- TEXTAUSZUG -
....................

Zeitalter

Zeitalter um Zeitalter vergeht. Da reiht sich eins hinter dem anderen, läuft eins dem andern voraus und hinterher. Ein Gänsemarsch: eins vor zweien und mehreren, eins hinter zweien und mehreren, wir zwischen zweien und mehreren.
Der Drang ist stark, der Zug noch stärker.
Wir schaffen den erforderlichen Ausgleich.
Das kann niemand sonst, denn niemand sonst ist an unsrer statt zur Stelle.
Wir heben die Arme und senken sie in einem guten Takt.
Ein eingespielter Rhythmus, der Kolbenfresserei verhindern soll.
Tut den Gelenken gut. Bewegung nährt durch Verbrennung. Assimilation der Räume, die unsere Körper umhüllen.
Das ist gut. So wächst von außen immer neuer Raum nach und zieht neue Brennstoffe und höhere Essenzen hinter sich her.

Es soll goldene Zeitalter gegeben haben, silberne, Zeitalter in Edelmetall.
Doch auch sie sind gealtert, gerostet, zerstoben.
Allerdings haben aus ihnen Spurenelemente, ja Sporen auf rätselhaften Wegen zu uns gefunden. Mit ihnen lassen sich Augenblicke anrühren und Momente erwirken, die ein hinreißendes Aroma ausströmen. Ein Duft, der an Frische und Intensität nicht eingebüßt hat.

Es ist der reine Alterungsprozess, der die Zeitalter zum Vergehen bringt.
Zwischendurch mag es Sintfluten, Götterdämmerungen, Naturkatastrophen und scheinbare Weltuntergänge geben. Aber es ist reine Einwirkung von Zeit, die den latenten Prozess der Verbrennung und schließlichen Einäscherung befeuert.

Ein großes Kommen und Gehen.
Kommen sie wirklich von den Sternen?
Steigen sie, wie man früher gedacht hat, aus eigenem Antrieb aus den Milchstraßen herab in unsere doch vergleichsweise kleine, sie mächtig einzwängende Welt? Sie werden von dort, woher sie kommen, eine nahezu grenzenlose Weite und Freiheit gewohnt sein.

....................

- ZU PRÜFENDE DATEN -
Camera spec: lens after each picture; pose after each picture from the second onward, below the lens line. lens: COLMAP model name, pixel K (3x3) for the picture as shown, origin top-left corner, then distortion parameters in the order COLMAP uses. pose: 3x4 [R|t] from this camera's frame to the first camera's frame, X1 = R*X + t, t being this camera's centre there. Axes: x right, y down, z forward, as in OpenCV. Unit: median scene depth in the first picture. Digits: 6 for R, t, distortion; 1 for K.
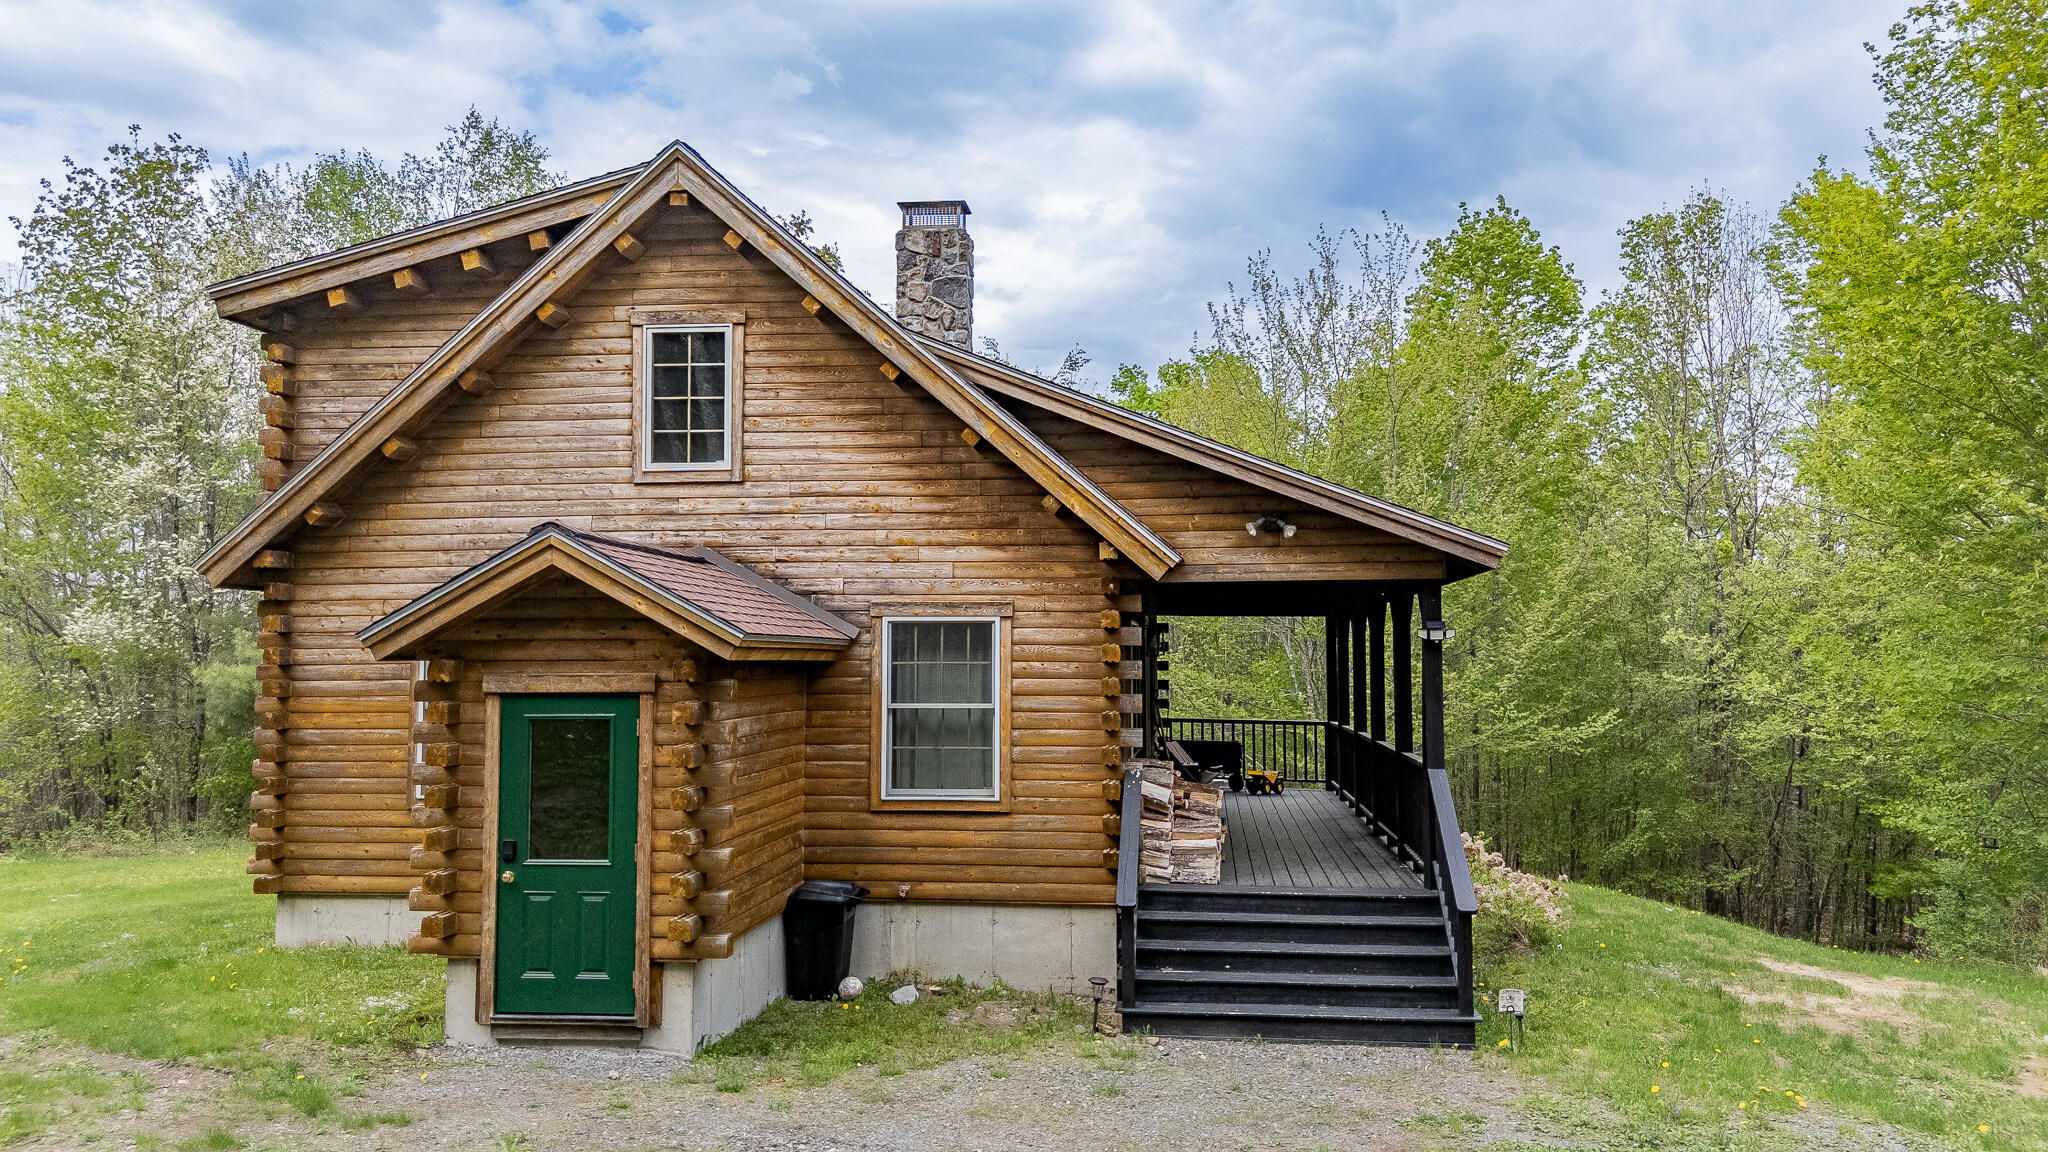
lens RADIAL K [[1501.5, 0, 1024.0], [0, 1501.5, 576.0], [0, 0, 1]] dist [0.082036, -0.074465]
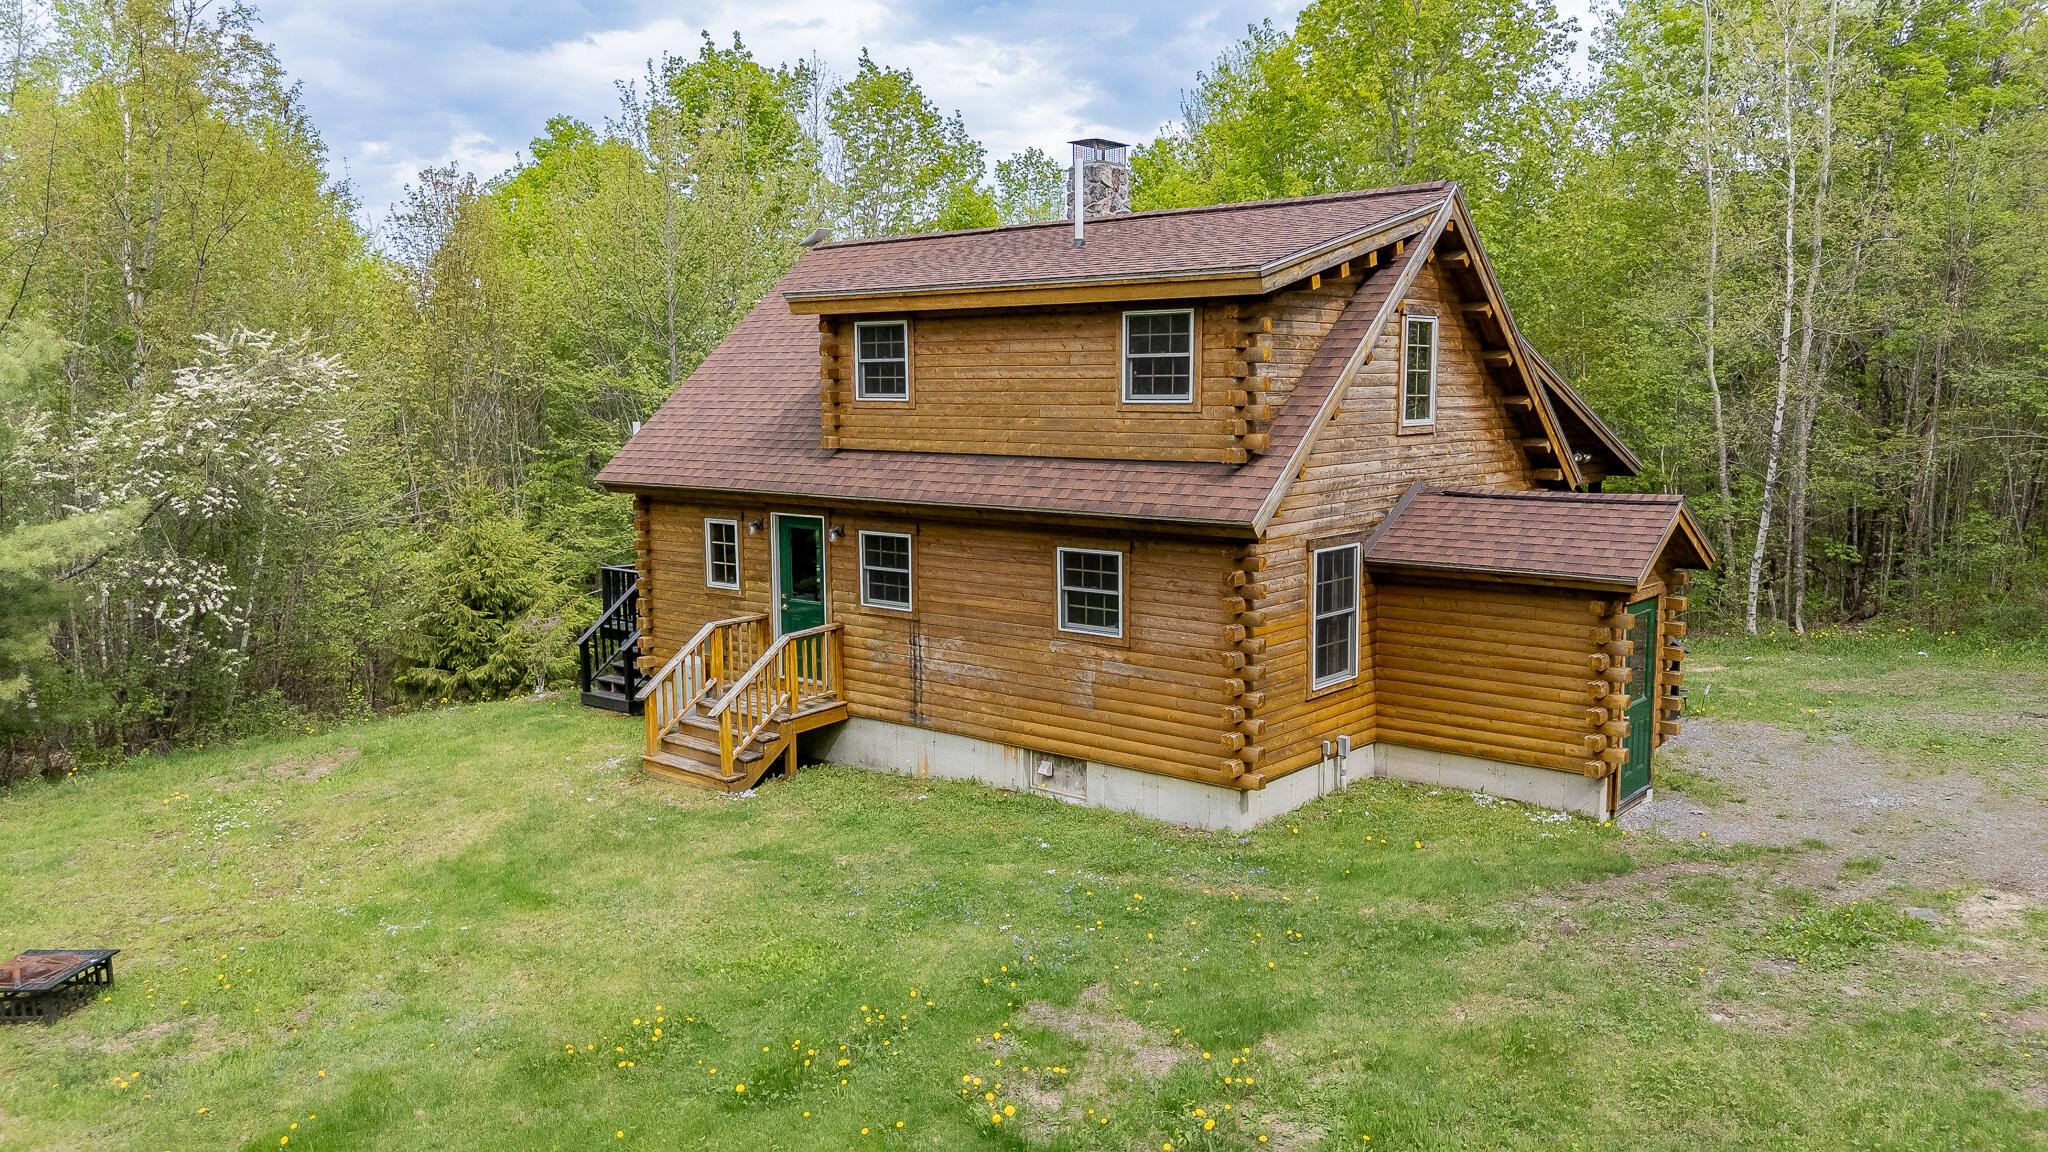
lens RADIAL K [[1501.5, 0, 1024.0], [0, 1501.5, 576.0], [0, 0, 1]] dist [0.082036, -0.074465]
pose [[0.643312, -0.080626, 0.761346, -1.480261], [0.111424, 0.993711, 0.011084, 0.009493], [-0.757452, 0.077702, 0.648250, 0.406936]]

....................

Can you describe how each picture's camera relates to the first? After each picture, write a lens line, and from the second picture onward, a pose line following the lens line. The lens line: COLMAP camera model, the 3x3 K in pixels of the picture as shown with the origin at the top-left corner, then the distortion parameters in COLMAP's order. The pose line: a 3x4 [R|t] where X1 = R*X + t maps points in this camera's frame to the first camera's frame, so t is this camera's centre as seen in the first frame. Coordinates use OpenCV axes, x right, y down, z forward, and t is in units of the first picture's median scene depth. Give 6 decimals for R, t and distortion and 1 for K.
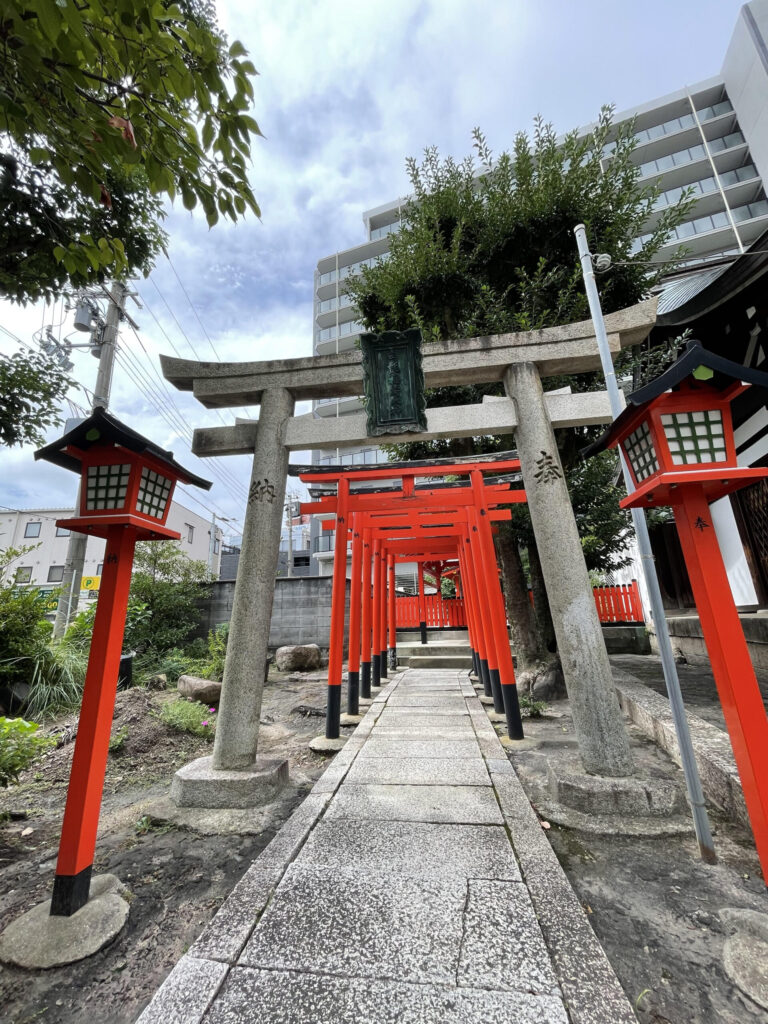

....................

- FRAGEN ZUM MATERIAL -
**A.** Liste alle Ereignisse auf, die der Textauszug über Zeitalter als Dinge nennt, die es „zwischendurch“ geben mag.
**B.** Schreib bitte den Textauszug über Zeitalter im selben Ton weiter, im Anschluss an seinen letzten Satz.

- ANTWORTEN -
**A.** Sintfluten, Götterdämmerungen, Naturkatastrophen, scheinbare Weltuntergänge

**B.**
Hier, innerhalb der bescheidenen Horizonte, die ihnen auf unserem Erdball vorgeschrieben sind, können sie bestimmt nicht so ausholen, wie sie könnten und gewiss auch wollten. In dem, was wir Zeitgeist nennen, nehmen sie eine relative und für ihre Verhältnisse ungemein geringe, ja demütigende Gestalt an. Es ist ein freiwilliges Exil, in das sie sich bei vollem kosmischen Bewusstsein begeben. Die Sendung, die sie sich wahrscheinlich selbst auferlegt haben, mutet ihnen diesen Schrumpfprozess zu. Sie verlangt von ihnen, in die irdische Geschichte hinabzusteigen wie durch den Hals einer ballonförmigen Flasche. Kaum sind sie darin, wird das Ganze hinter ihnen zugestöpselt. Nicht zu vergleichen mit einem gewöhnliche Korken aus Kork oder Glas, sondern eine Art Ventil, das gegebenenfalls Nachschub ermöglicht, weitere Zufuhr an Quintessenz oder Äther, aber nichts mehr herauslässt.
Auch dies geschieht von unbekannter Geisterhand.
Dann haben sie im Flaschenbauch und unter uns eine Zeitlang ihr Wesen. Sie spenden die Essenz, die in unsere Künste und Wissenschaften einfließt und das Leben erst eigentlich erblühen lässt. Das macht, dass wir einander erkennen können als Zeitgenossen, eingemeindet durch den gemeinsamen Odem, der durch unsere Nervenzellen bläst. Wir gewinnen Ahnung über Ahnung voneinander. Wir achten einander sogar, nicht nur aus Not und Vernunft. Wir lieben und hassen uns stärker als die Genossen- und Körperschaften der Zeitalter vor uns. Ihnen haben wir die Teilhabe an einer rätselhaft vergehenden Leiblichkeit, an einer unschätzbaren Gegenwart voraus. Sie hält Leib und Seele zusammen.
Hin und wieder hat es den Anschein, wir seien die Leiber der bunten Schatten, die sie uns aus großer Entfernung zuwerfen.
Doch im Übrigen sind wir der stillen Meinung, dass die Kette der Zeitalter im unsrigen gipfelt und mit dem unsrigen auch aufhören wird. Hat es nicht schon endlos gedauert, über alles Zeitempfinden hinaus?
Das Folgezeitalter gibt es nur vom System, von der Systemlogik her.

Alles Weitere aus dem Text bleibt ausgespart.